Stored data
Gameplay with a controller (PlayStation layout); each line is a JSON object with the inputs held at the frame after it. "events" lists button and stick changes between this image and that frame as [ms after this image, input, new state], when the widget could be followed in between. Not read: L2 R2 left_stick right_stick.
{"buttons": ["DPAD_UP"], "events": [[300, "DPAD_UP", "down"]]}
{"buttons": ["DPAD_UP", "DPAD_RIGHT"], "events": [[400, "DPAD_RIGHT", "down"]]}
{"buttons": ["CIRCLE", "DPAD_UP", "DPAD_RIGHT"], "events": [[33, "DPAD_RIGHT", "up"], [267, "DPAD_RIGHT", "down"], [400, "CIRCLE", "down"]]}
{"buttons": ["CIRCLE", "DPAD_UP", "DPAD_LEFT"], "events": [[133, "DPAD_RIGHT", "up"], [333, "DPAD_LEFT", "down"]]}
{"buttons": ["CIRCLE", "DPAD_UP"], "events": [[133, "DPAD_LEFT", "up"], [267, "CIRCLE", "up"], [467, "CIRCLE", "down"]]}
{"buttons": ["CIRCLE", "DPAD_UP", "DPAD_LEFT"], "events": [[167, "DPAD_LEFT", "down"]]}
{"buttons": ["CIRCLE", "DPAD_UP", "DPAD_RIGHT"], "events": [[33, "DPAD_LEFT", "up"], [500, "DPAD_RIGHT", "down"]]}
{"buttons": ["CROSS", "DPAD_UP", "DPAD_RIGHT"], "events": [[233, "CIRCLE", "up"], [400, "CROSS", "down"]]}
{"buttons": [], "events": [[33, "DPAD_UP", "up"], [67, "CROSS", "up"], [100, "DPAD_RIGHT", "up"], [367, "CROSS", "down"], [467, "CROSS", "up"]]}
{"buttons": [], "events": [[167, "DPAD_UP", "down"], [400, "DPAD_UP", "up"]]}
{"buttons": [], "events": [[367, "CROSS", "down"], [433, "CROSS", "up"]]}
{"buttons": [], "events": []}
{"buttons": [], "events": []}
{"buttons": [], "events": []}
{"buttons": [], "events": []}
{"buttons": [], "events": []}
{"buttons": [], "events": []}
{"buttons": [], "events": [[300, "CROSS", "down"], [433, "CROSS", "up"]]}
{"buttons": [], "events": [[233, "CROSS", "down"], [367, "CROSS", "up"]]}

Task instructions
Could you return all lines from the data above that contain the string "CIRCLE"?

Exercise result
{"buttons": ["CIRCLE", "DPAD_UP", "DPAD_RIGHT"], "events": [[33, "DPAD_RIGHT", "up"], [267, "DPAD_RIGHT", "down"], [400, "CIRCLE", "down"]]}
{"buttons": ["CIRCLE", "DPAD_UP", "DPAD_LEFT"], "events": [[133, "DPAD_RIGHT", "up"], [333, "DPAD_LEFT", "down"]]}
{"buttons": ["CIRCLE", "DPAD_UP"], "events": [[133, "DPAD_LEFT", "up"], [267, "CIRCLE", "up"], [467, "CIRCLE", "down"]]}
{"buttons": ["CIRCLE", "DPAD_UP", "DPAD_LEFT"], "events": [[167, "DPAD_LEFT", "down"]]}
{"buttons": ["CIRCLE", "DPAD_UP", "DPAD_RIGHT"], "events": [[33, "DPAD_LEFT", "up"], [500, "DPAD_RIGHT", "down"]]}
{"buttons": ["CROSS", "DPAD_UP", "DPAD_RIGHT"], "events": [[233, "CIRCLE", "up"], [400, "CROSS", "down"]]}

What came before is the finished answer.